Frequently Asked Questions

What is the IUPAC name of 3-(3-bromo-2,6-difluorophenyl)-1,1-dimethoxy-N-methylpropan-2-amine?
The IUPAC name of 3-(3-bromo-2,6-difluorophenyl)-1,1-dimethoxy-N-methylpropan-2-amine (CID 106268006) is 3-(3-bromo-2,6-difluorophenyl)-1,1-dimethoxy-N-methylpropan-2-amine.
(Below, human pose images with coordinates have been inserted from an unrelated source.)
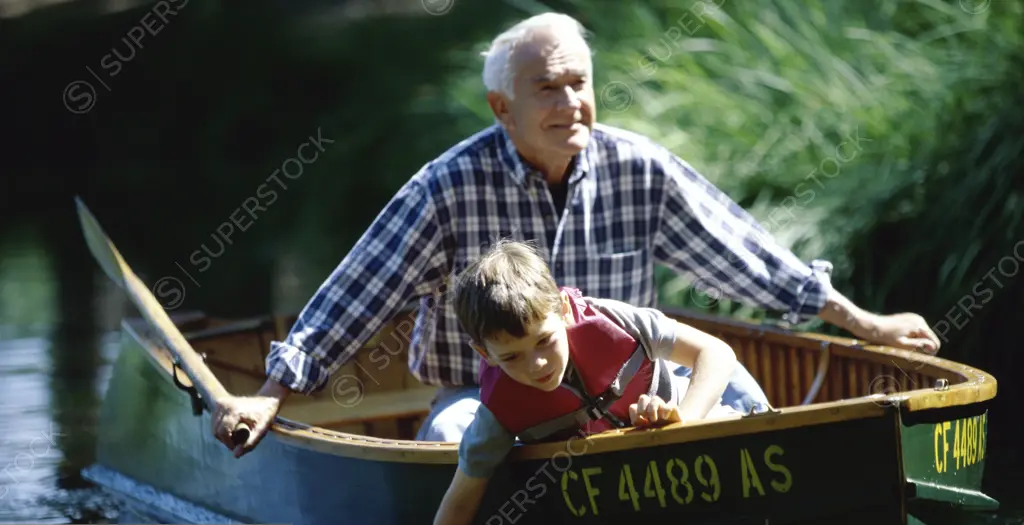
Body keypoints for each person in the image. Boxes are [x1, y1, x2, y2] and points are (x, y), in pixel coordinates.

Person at [210, 11, 940, 457]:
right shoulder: (445, 187)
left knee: (751, 413)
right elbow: (359, 288)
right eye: (548, 88)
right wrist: (274, 392)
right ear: (502, 106)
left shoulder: (639, 168)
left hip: (635, 391)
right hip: (486, 394)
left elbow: (740, 254)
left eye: (580, 83)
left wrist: (861, 322)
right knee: (449, 446)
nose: (572, 103)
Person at [381, 239, 741, 525]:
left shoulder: (619, 321)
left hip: (681, 412)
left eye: (544, 341)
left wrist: (683, 422)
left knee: (741, 394)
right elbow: (460, 501)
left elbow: (716, 352)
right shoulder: (497, 415)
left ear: (565, 312)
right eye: (511, 357)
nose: (536, 365)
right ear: (484, 353)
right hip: (618, 491)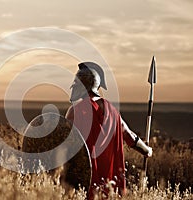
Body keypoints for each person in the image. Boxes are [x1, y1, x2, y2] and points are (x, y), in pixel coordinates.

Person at [65, 62, 152, 199]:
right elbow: (129, 136)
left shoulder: (75, 112)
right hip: (111, 187)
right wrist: (147, 150)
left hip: (85, 187)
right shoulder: (113, 112)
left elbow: (64, 145)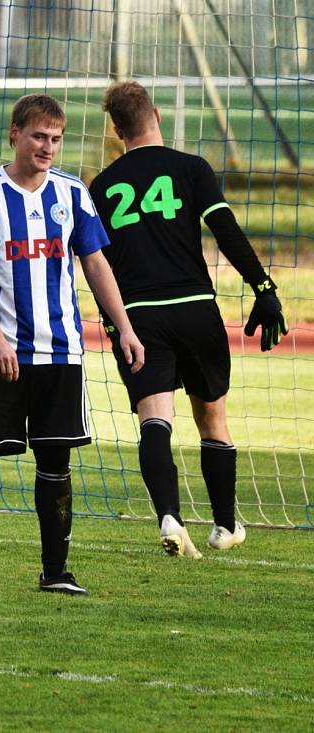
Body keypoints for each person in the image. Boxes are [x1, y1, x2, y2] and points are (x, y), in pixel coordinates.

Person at [0, 94, 144, 596]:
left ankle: (56, 572)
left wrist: (125, 327)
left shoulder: (73, 193)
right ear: (14, 134)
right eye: (38, 137)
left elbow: (95, 265)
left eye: (56, 139)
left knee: (56, 463)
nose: (47, 147)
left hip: (60, 353)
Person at [89, 80, 288, 558]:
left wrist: (116, 328)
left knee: (154, 419)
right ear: (156, 114)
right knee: (212, 418)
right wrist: (264, 289)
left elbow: (98, 264)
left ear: (117, 130)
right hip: (196, 309)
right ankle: (223, 526)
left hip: (139, 316)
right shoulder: (190, 168)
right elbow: (226, 231)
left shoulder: (100, 186)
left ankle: (170, 518)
What is the SMILES notation for 3-(3-bromo-2,6-difluorophenyl)-1,1-dimethoxy-N-methylpropan-2-amine?
The canonical SMILES for 3-(3-bromo-2,6-difluorophenyl)-1,1-dimethoxy-N-methylpropan-2-amine is CNC(Cc1c(F)ccc(Br)c1F)C(OC)OC.
What is the InChIKey of 3-(3-bromo-2,6-difluorophenyl)-1,1-dimethoxy-N-methylpropan-2-amine?
The InChIKey is LVYCTLXLIYIRIN-UHFFFAOYSA-N. The full InChI is InChI=1S/C12H16BrF2NO2/c1-16-10(12(17-2)18-3)6-7-9(14)5-4-8(13)11(7)15/h4-5,10,12,16H,6H2,1-3H3.
What are the key properties of 3-(3-bromo-2,6-difluorophenyl)-1,1-dimethoxy-N-methylpropan-2-amine?
3-(3-bromo-2,6-difluorophenyl)-1,1-dimethoxy-N-methylpropan-2-amine has a molecular weight of 324.17 g/mol, XLogP of 2.48, 6 rotatable bonds, 1 hydrogen bond donors, and 3 hydrogen bond acceptors.
Where does this data come from?
All data for 3-(3-bromo-2,6-difluorophenyl)-1,1-dimethoxy-N-methylpropan-2-amine is sourced from PubChem (CID 106268006), the world's largest open chemistry database maintained by the National Library of Medicine (NIH).